Dude, what you may call a recession is based on the average of the whole country- I've been in a "personal recession" since 2006! No wage growth, food up 100%, gasoline is expensive, they don't care about me who has no debts to pay, but daily expenses have increased bigtime.
They only worry about if a recession will hinder the ability of their bonds to pay interest to them. Case Closed, that's the fed's mandate. Oh, and now OIL PRICES.
funny, I was just thinking, when I woke up this morning, what is the trade for 'everyone has lost faith in central banks' ability to inflate global asset prices w/out causing an outright catastrophe?'
it's been pretty obvious for a while now, which is why I live in an impenetrable compound nestled deep in a difficult to get to section of the world. by my calculations, i'll be able to stave off the 1st 2048 attempts to infiltrate my perimeter before I actually have to put forth some effort. even then, they'd better come w/ serious H-to-H training, cuz it's not hard to disable a human being in 1-2 seconds.
hint: the solution is tangible, fungible, and not that hard to acquire.
The only thing worse than breaking your dick is breaking your trend
Recently released minutes from the last Federal Reserve meeting confirmed growing concern about the pressure a stronger dollar is putting on other currencies around the world. Bottom-line is other currencies are under assault because both economies are weak and countries are buried in debt they can never repay at real market interest rates. When investors become unwilling to buy the bonds of heavily indebted nations causing the bond bubble to burst the values of currencies in those countries will tumble.
While there are not many Bond Vigilantes there are a slew of Currency Vigilantes and they are ready to make their presence known. Recent weakness in the value of the Yen, Pound, and Euro must not go unnoticed. The Currency Vigilantes are acutely aware of when a currency is overvalued or ready to be re-pegged and pounce on the weak currency to tear it apart. The article below questions just how stable the currency markets really are and may be a signal that currency trading is about to get very wild. Please note, this may also be sending a signal that the whole system is unstable and the stock market is about to drop like a stone.
Many people are looking for a "dis-inflationary crash" and it is possible or we may see money shift from bubble to bubble.
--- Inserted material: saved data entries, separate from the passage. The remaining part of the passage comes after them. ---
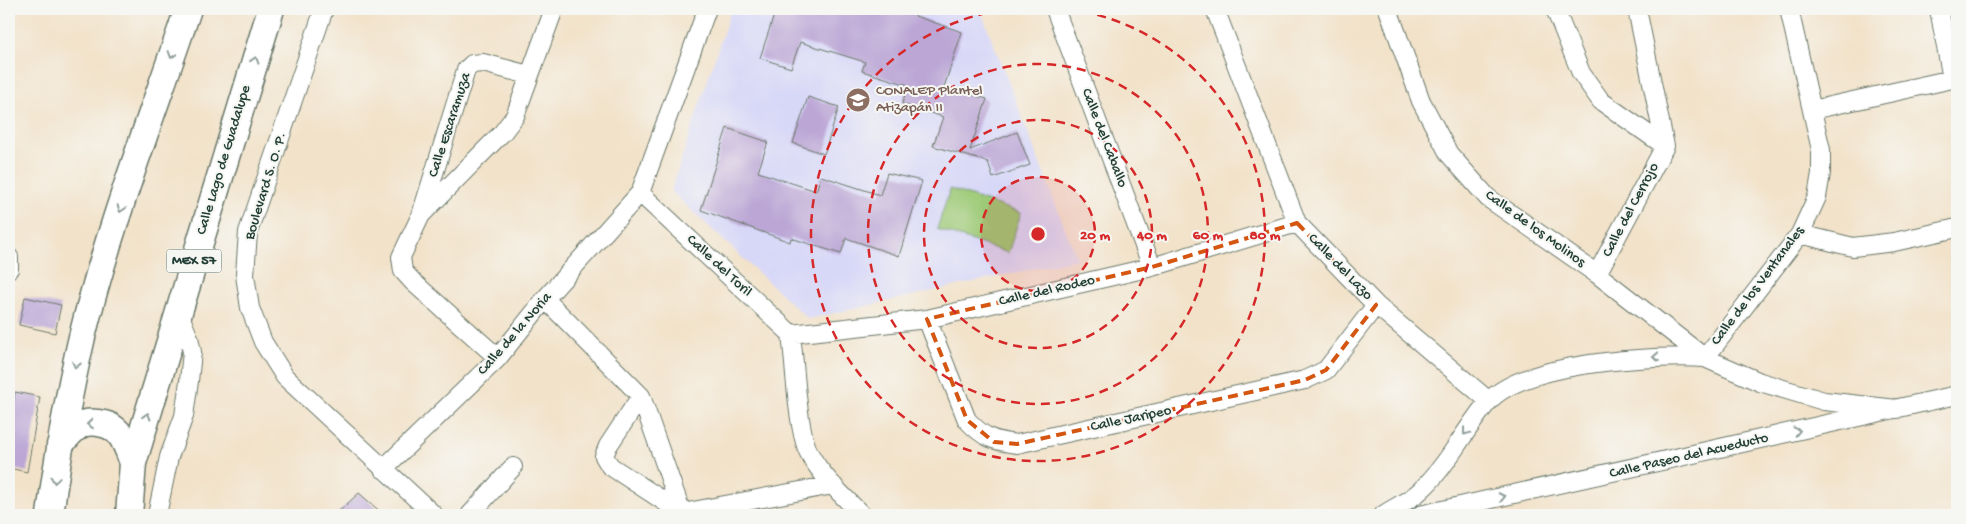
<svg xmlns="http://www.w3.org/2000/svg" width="1966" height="524" viewBox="0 0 1966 524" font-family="'Gochi Hand',sans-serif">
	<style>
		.built { fill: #d7d7f8 }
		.green { fill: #9eca77; stroke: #5e8456 }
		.building { fill: #bba6d5 }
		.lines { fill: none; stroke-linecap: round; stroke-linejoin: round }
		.street-casing { stroke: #697768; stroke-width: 20 }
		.primary-casing { stroke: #697768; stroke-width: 29 }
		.street { stroke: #fff; stroke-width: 18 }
		.primary { stroke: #fff; stroke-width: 26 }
		.oneway { stroke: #8f9e9a }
		.marked { fill: none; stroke: #d45610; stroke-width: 4; stroke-dasharray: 10 6; stroke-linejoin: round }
		.ring { fill: none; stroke: #d62828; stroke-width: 2.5; stroke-dasharray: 9 6 }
		.labels { text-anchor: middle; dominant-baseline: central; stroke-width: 4; stroke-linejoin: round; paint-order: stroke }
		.shield { fill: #f6f6f2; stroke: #60746d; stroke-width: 1 }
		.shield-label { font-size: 14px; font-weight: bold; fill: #1f3d34 }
		.education-label { font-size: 15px; fill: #785e54; stroke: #f6f6f2; text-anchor: start }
		.street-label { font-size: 15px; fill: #1f3d34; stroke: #f6f6f2 }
		.centre { fill: #d62828; stroke: #f6f6f2; stroke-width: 2.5 }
		.ring-label { font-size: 15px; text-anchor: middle; font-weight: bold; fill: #d62828; stroke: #f6f6f2; stroke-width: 4; stroke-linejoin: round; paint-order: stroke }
	</style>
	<rect width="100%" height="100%" fill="#f6f6f2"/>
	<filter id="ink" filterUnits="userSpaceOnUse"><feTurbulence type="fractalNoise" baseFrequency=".02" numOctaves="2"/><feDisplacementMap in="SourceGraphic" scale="10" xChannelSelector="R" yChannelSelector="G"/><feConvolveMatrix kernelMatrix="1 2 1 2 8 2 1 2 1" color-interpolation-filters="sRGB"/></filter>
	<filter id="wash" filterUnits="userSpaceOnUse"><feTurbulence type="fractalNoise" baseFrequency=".0096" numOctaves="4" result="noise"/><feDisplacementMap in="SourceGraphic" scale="20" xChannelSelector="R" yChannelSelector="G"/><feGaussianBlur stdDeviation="1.12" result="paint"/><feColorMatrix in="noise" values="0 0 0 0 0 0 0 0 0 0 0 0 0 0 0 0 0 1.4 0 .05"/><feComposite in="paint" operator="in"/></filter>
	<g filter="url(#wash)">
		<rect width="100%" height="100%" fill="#f2e2c9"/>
		<path class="built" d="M731,9H980L1077,259L808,319L671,191Z"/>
		<path class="green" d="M950,189L1021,213L1008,253L937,229Z"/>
		<g id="blocks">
			<path class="building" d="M776,9H917L915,16L962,32L944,87L987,99L970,150L1017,132L1030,165L993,178L988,162L933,146L943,117L902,104L908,85L862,71L865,62L800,42L791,68L760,58Z
				M808,97L839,107L824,154L793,143Z
				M727,128L768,142L758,172L816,191L821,176L880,195L887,173L922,181L899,256L846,238L841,254L791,238L790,242L701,210Z
				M25,297L61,305L55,333L19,325Z
				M15,392L40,397L27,472L9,468V430Z
				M359,493L384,515H335Z"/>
		</g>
	</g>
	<g filter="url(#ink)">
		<use href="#blocks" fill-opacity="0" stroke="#697768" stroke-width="1"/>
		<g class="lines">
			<defs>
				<path id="street" d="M324,9L248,232L245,275L250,308L263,342L285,377L434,515
					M1055,9L1152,267
					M1215,9L1297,223L1376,305L1489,401
					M1388,9L1421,101L1449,154L1488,198L1597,274L1705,358L1760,382L1824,401L1897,409
					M1555,9L1581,73L1601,101L1665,146
					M1939,9L1952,79
					M1812,110L1957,78
					M640,193L791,334C795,364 797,429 809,453C822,477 844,497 862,515
					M422,212L466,70L472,64L483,63L529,75
					M1800,234L1853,247L1894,242L1957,228
					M9,257V269
					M1597,274L1665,146L1637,9
					M545,299L641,396L682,513
					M927,319L967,420C984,438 993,441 1017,444L1305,380L1326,370L1376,305
					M791,334L927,319L1152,267L1297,223
					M498,358L413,282L403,271L401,257L421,215L503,132L515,116L554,9
					M1705,358L1800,234L1817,197L1821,173V150L1789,9
					M641,396L608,446L604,456L610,466L682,513L833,485
					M383,469L498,358L545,299L640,193L707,9
					M157,515L169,457L184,416L189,381L192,352L189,338L178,311
					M470,515L513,467
					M1383,515C1395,507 1411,500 1421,490C1448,465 1465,429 1488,402C1523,362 1654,355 1705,358
					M1420,515L1957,395"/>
				<path id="primary" d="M60,445C65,439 72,430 79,426C85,422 91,422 98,423C121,425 126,444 133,463
					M50,515C58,455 68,396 82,337C109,227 152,116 188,9
					M129,515L133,463L271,9"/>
			</defs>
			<use href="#street" class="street-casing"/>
			<use href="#primary" class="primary-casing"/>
			<use href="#street" class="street"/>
			<use href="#primary" class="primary"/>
		</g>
		<defs><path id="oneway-chevron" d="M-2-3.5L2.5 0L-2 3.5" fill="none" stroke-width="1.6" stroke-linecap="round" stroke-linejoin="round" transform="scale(1.25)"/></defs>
		<g class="oneway">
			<use href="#oneway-chevron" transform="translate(172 55) rotate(108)"/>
			<use href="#oneway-chevron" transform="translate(255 60) rotate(-73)"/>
			<use href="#oneway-chevron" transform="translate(121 209) rotate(108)"/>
			<use href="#oneway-chevron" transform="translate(1656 357) rotate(176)"/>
			<use href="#oneway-chevron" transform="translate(76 365) rotate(102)"/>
			<use href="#oneway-chevron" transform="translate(147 416) rotate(-73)"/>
			<use href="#oneway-chevron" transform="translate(90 424) rotate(175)"/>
			<use href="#oneway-chevron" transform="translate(1797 431) rotate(-13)"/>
			<use href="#oneway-chevron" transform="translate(1466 432) rotate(127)"/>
			<use href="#oneway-chevron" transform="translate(55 480) rotate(98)"/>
			<use href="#oneway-chevron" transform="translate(1502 497) rotate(-12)"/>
		</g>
	</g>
	<path class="marked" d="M1297,223L1376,305L1326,370L1305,380L1017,444L994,442L967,420L927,319L1152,267Z"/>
	<circle cx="1038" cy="234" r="57" fill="#d62828" fill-opacity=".12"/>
	<g class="ring">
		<circle cx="1038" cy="234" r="57"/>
		<circle cx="1038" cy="234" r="114"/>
		<circle cx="1038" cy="234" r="170"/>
		<path d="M1068 9A227 227 0 1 1 1008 9"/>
	</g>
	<defs>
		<symbol id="university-disc" viewBox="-11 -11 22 22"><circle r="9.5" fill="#8d6e63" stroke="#f6f6f2"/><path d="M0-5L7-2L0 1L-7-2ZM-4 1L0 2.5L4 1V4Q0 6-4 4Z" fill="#fff"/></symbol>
	</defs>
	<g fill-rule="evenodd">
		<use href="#university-disc" x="844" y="86" width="28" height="28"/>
	</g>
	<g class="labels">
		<rect class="shield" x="166.5" y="249.5" width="55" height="23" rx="4"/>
		<g class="shield-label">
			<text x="194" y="261">MEX 57</text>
		</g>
		<g class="education-label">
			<text x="876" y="91">CONALEP Plantel<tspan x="876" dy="17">Atizapán II</tspan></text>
		</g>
		<g class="street-label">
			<text transform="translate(450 125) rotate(-72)">Calle Escaramuza</text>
			<text transform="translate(1104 138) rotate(69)">Calle del Caballo</text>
			<text transform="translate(224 160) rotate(-73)">Calle Lago de Guadalupe</text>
			<text transform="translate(266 186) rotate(-73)">Boulevard S. O. P.</text>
			<text transform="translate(1631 210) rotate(-62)">Calle del Cerrojo</text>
			<text transform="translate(1535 229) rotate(36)">Calle de los Molinos</text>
			<text transform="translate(719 266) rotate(43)">Calle del Toril</text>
			<text transform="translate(1340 267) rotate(46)">Calle del Lazo</text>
			<text transform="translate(1758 286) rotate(-53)">Calle de los Ventanales</text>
			<text transform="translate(1047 291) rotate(-13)">Calle del Rodeo</text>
			<text transform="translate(515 334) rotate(-49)">Calle de la Noria</text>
			<text transform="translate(1131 419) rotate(-12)">Calle Jaripeo</text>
			<text transform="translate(1689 456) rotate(-13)">Calle Paseo del Acueducto</text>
		</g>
	</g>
	<circle cx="1038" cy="234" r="8" class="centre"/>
	<g class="ring-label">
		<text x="1095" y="239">20 m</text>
		<text x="1152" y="239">40 m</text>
		<text x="1208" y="239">60 m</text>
		<text x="1265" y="239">80 m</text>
	</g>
	<rect width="1966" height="524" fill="none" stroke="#f6f6f2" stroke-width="30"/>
</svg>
I have pondered the possibility that what we are and have been going through is the "major deflationary period." More and more often we seen Central Bankers forced to pull rabbits out of their hats. When we stand on the abyss central bankers will be forced to print so much worthless paper the money it will act as a cushion to our fall but not change the reality. Before you discount this possibility that we will move directly into the final stage of hyperinflation consider that hyperinflation paves an easier transition to a replacement currency and a reset of the system.
http://brucewilds.blogspot.com/2014/10/fed-concerned-that-stong-dollar.h...
Banks and politicians still picking the pockets of home owners...
http://www.globaldeflationnews.com/santayana-will-be-proven-right-again-...
It appears the central banks of the world have made the crux of their existence a balancing act. You can almost imagine these bankers standing atop a fence. On one side lays a field of inflation and on the other a deep pit of deflation.
A new round of easing by central banks to combat a slowdown in growth may again be in the cards but do not be surprised if this time it is less successful. The magic of this policy is losing its luster. More on this subject in the article below.
http://brucewilds.blogspot.com/2013/11/central-banks-try-to-balance-on-fence.html
FED = FOUND ECONOMY DEAD
This article quotes questionable data. No inflation? Seen the price of Pork lately, how bout Chicken and Beef. What about medical & taxes...
It's almost like the unemployment numbers. May as well pull them from your Ass. 5.9%? you cant make this shit up, oh wait...
You really think they won't use "tanks in the streets!" again?